(RECORDS SUPPLIED)

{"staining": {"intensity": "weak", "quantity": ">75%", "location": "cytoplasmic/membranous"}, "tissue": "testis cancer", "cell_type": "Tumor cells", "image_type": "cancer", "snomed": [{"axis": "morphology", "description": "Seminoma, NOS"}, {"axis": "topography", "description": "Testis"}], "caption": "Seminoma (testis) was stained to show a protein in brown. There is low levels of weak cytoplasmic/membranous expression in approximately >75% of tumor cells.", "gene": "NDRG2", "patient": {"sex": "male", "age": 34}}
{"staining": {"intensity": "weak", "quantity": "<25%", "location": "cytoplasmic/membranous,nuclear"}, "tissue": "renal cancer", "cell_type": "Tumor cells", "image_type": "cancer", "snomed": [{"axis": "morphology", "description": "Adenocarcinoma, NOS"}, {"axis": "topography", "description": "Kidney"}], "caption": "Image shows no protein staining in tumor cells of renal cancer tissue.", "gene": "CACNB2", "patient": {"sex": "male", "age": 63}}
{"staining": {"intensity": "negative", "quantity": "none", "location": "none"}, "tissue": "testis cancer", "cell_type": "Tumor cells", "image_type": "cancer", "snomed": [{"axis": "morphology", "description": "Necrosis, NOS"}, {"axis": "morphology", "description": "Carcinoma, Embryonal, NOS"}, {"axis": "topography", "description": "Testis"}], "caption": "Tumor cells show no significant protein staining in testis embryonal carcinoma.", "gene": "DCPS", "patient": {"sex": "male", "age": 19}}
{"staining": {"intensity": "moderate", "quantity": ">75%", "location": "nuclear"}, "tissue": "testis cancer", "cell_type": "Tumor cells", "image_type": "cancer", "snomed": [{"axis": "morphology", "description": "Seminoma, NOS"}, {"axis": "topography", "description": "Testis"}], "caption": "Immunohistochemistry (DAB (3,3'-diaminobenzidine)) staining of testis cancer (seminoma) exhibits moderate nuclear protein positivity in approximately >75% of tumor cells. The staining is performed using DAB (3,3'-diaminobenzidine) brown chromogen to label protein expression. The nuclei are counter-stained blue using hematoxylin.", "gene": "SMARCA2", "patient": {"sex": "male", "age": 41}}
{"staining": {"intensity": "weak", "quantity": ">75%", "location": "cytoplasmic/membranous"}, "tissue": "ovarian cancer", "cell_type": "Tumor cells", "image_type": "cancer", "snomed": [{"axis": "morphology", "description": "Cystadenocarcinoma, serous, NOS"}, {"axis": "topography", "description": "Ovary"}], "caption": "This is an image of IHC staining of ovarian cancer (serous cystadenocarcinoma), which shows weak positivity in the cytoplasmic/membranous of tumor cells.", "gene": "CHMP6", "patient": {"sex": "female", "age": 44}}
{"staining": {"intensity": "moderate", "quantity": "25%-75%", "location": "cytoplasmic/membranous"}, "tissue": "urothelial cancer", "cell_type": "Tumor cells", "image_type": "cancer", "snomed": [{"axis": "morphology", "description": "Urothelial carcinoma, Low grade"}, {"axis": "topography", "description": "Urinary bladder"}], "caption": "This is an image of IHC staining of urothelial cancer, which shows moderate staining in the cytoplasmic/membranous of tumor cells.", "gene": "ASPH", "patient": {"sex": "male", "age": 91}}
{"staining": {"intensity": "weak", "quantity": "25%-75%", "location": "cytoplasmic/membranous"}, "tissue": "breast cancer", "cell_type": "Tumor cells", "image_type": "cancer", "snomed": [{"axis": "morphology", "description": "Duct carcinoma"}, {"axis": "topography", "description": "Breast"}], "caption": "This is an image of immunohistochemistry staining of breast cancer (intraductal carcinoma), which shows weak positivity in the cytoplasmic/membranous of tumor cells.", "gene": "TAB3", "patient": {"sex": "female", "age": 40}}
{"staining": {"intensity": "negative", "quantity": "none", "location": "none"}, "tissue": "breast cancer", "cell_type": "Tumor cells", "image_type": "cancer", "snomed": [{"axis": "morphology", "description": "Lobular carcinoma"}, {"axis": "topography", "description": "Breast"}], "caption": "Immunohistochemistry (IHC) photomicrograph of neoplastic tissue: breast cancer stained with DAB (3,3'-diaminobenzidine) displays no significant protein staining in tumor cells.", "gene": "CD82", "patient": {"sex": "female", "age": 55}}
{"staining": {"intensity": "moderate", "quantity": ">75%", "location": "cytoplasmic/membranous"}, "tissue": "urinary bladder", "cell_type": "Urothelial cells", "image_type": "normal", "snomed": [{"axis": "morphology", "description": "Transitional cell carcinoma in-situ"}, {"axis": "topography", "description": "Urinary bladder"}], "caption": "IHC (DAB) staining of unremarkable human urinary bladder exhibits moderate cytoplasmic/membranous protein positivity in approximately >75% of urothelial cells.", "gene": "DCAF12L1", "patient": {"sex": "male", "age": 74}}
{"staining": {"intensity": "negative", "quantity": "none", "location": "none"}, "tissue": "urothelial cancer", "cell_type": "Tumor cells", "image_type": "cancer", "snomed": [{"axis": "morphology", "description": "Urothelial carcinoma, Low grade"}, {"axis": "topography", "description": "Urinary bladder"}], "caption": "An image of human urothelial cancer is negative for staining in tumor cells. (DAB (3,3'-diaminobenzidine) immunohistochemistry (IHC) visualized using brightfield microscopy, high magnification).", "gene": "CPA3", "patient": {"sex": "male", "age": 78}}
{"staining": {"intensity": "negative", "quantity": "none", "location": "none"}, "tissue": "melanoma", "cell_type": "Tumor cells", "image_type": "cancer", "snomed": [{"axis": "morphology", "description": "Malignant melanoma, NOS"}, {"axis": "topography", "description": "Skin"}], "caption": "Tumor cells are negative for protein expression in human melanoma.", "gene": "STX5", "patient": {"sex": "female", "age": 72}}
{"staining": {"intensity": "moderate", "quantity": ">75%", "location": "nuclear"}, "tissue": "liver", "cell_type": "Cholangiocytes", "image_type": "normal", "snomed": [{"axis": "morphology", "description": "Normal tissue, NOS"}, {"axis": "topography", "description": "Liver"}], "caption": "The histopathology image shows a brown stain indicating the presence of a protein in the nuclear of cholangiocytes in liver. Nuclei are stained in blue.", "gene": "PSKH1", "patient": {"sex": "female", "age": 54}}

(End RECORDS SUPPLIED)

TASK TO COMPLETE: Please find every line in the records that contains the word "grade", and copy it out.

FINAL ANSWER:
{"staining": {"intensity": "moderate", "quantity": "25%-75%", "location": "cytoplasmic/membranous"}, "tissue": "urothelial cancer", "cell_type": "Tumor cells", "image_type": "cancer", "snomed": [{"axis": "morphology", "description": "Urothelial carcinoma, Low grade"}, {"axis": "topography", "description": "Urinary bladder"}], "caption": "This is an image of IHC staining of urothelial cancer, which shows moderate staining in the cytoplasmic/membranous of tumor cells.", "gene": "ASPH", "patient": {"sex": "male", "age": 91}}
{"staining": {"intensity": "negative", "quantity": "none", "location": "none"}, "tissue": "urothelial cancer", "cell_type": "Tumor cells", "image_type": "cancer", "snomed": [{"axis": "morphology", "description": "Urothelial carcinoma, Low grade"}, {"axis": "topography", "description": "Urinary bladder"}], "caption": "An image of human urothelial cancer is negative for staining in tumor cells. (DAB (3,3'-diaminobenzidine) immunohistochemistry (IHC) visualized using brightfield microscopy, high magnification).", "gene": "CPA3", "patient": {"sex": "male", "age": 78}}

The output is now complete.